PAGE EXTRACT
I await with eager anticipation the Health Committee’s forthcoming report on ‘Cliché Abuse: The Silent Epidemic’. In the meantime, it’s worth asking some very basic questions about its findings on ‘elder abuse’. To start with: what is it?

It might be easier to rule out what isn’t defined as elder abuse by the Commons Health Committee. The report uses a definition employed by Department of Health guidance in 2000, which states: ‘Abuse may consist of a single or repeated acts. It may be physical, verbal or psychological, it may be an act of neglect or an omission to act, or it may occur when a vulnerable person is persuaded to enter into a financial or sexual transaction to which he or she has not consented, or cannot consent. Abuse can occur in any relationship and may result in significant harm to, or exploitation of, the person subjected to it.’ (3)

The guidance lists six main forms of abuse: physical abuse, sexual abuse, psychological abuse, financial or material abuse, discriminatory abuse, and ‘neglect and acts of omission’. Physical abuse includes hitting, slapping, and ‘inappropriate sanctions’; psychological abuse includes a whole range of behaviour from emotional abuse and threats of harm or abandonment to deprivation of contact and withdrawal from services or supportive networks. ‘Financial or material abuse’ ranges from theft and fraud to ‘pressure in connection with wills, property or inheritance or financial transactions’. ‘Neglect and acts of omission’ is the ultimate catch-all: abuse is not just doing bad things, but failure to do good things. The report points out that ‘any or all of these types of abuse may be perpetrated as the result of deliberate intent, negligence or ignorance’.

So, what is it? According to this definition, elder abuse is just like child abuse – with some mercenary concerns tagged on. Like child abuse, the definition is promiscuous and expanding, ranging from criminal assault (against which there are already many laws) to any experience that older people find unpleasant. Is it any wonder, as the report admits, the term elder abuse ‘would not be recognised by many older people’? If the ‘hidden problem’ of elder abuse effectively amounts to every interpersonal tension that arises with old age, the term becomes meaningless.

Who is affected by elder abuse? The existing official guidance relies on seeing elderly adults as ‘vulnerable persons’. An officially vulnerable person is one who ‘is or may be in need of community care services by reason of mental or other disability, age or illness; and who is or may be unable to take care of him or herself, or unable to protect him or herself against significant harm or exploitation’. However, the report notes that ‘this definition has been criticised by some commentators as appearing to exclude those individuals who do not require community care services and who can care for themselves’, and it recommends that the definition is expanded to include ‘those individuals who do not require community care services, for example older people living in their own homes without the support of health and social care services, and those who can take care of themselves’.

In other words, elder abuse should be a problem that is assumed to afflict all old people – including, indeed in particular, those who live with their families. ‘Abuse in domiciliary settings is the commonest type of abuse, but the most difficult to combat’, blithely states the Health Committee’s report. The definition of abuse seems to focus on all the characteristics of intergenerational conflict that have been recognised, and caricatured, for decades. From emotionally charged family arguments to an excessive focus on wills and inheritance, the shifting relationships between ageing parents and their grownup children can and do cause real tensions in life. But how does it help, to view all this through the prism of abuse?

WORK REQUEST A
Revise the listing from the line holding "Which has a" through the end of the listing, inclusive, swapping "higher" for "lower" and leaving everything else as it is.
The essay and the listing were taken from unrelated sources.

GIVEN ENTRIES

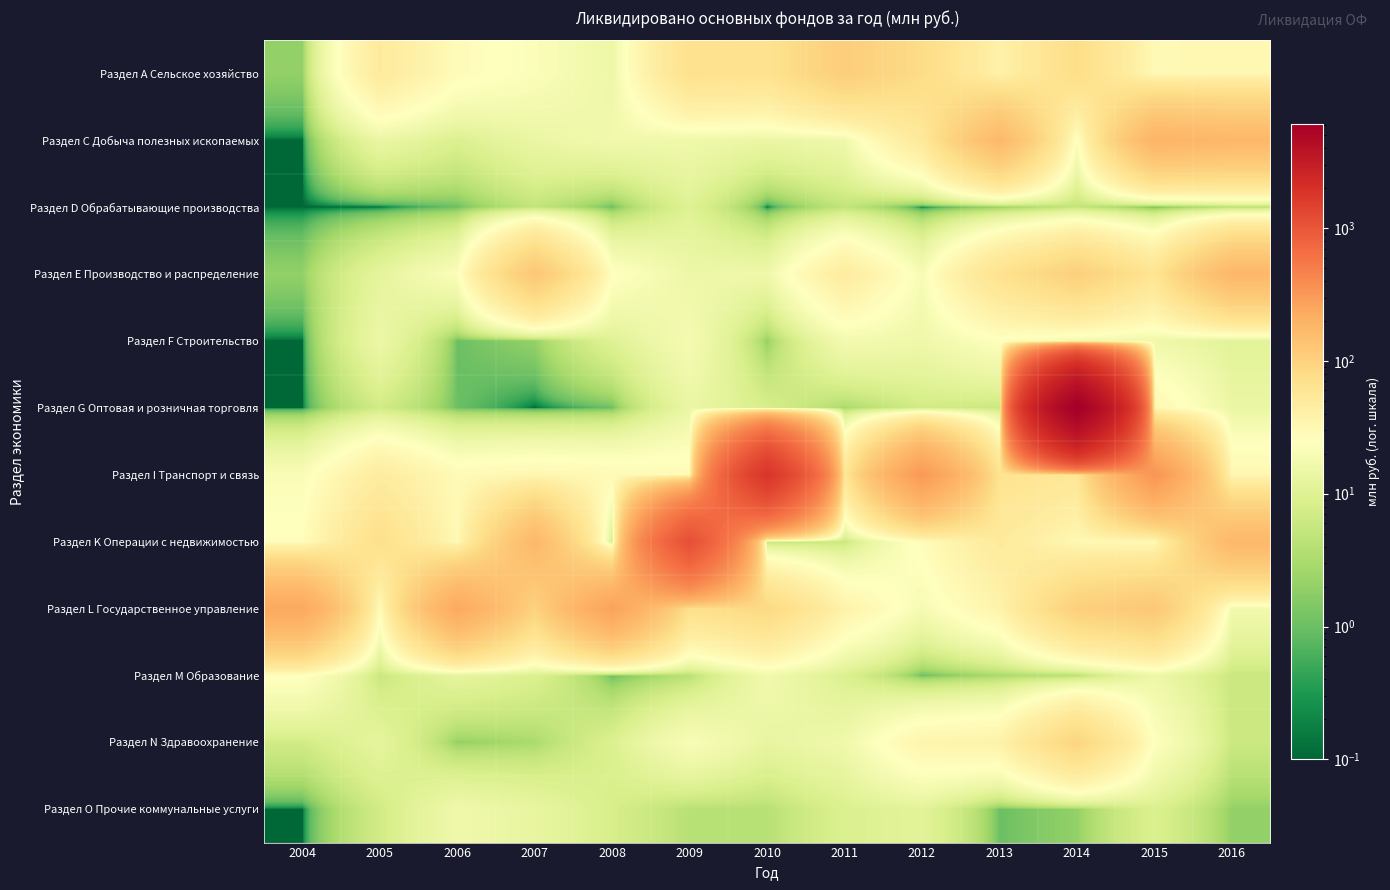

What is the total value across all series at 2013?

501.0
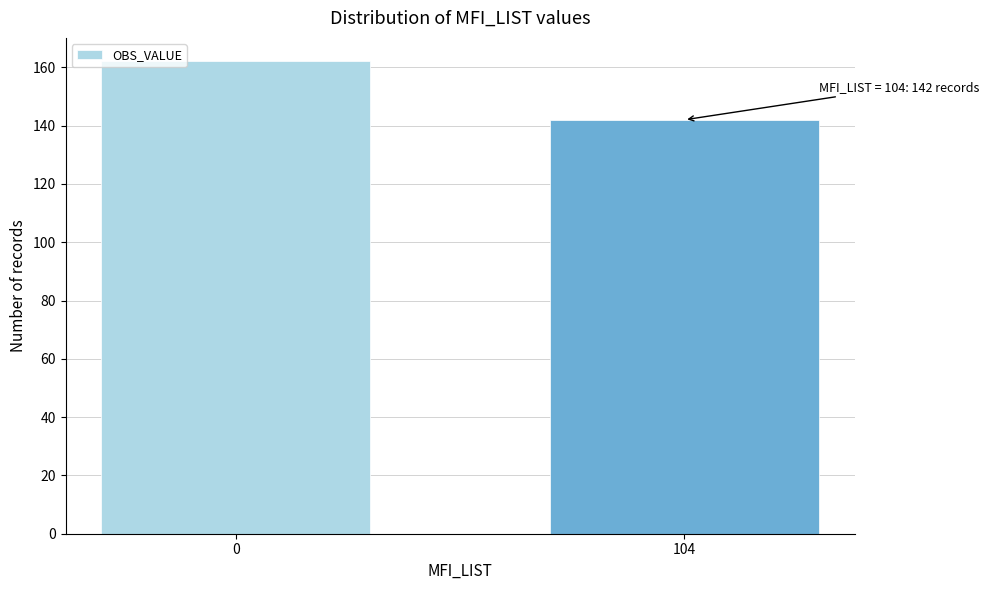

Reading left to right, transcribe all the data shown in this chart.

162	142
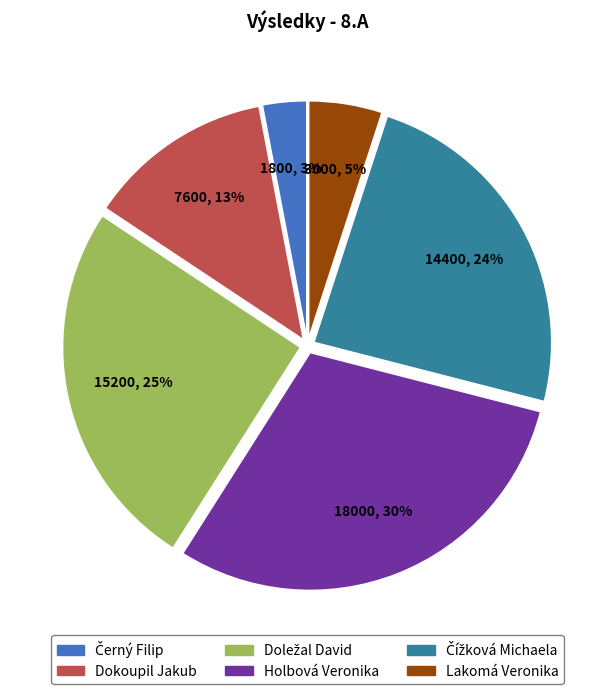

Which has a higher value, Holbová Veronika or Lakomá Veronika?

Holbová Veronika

WORK REQUEST B
Resume the essay on elder abuse, following on from its last sentence.

EXERCISE ANSWER A
Which has a lower value, Holbová Veronika or Lakomá Veronika?

Holbová Veronika

EXERCISE ANSWER B
Of course, old age brings problems. The thought of losing your mobility, even your faculties; the likelihood of more frequent illness; becoming dependent on the children you once raised yourself; residing in a care home with lots of (other) old people; thinking about death and, eventually, inevitably, dying – it’s not a life-stage guaranteed to put most people in the most positive frames of mind. Grownup children also find this process difficult to deal with, and often unpleasant, and this can unhappiness. But this is not abuse – and it is wrong to view it as such.

How prevalent is elder abuse? One of the problems flagged up by the Health Committee report is that nobody really knows. ‘The figure of at least half-a-million older people experiencing some form of abuse at any point in time appears to offer the only estimate that is currently available’, it states – and this is a figure derived from a survey conducted in 1992, of ‘approximately 2000 people living in the community’.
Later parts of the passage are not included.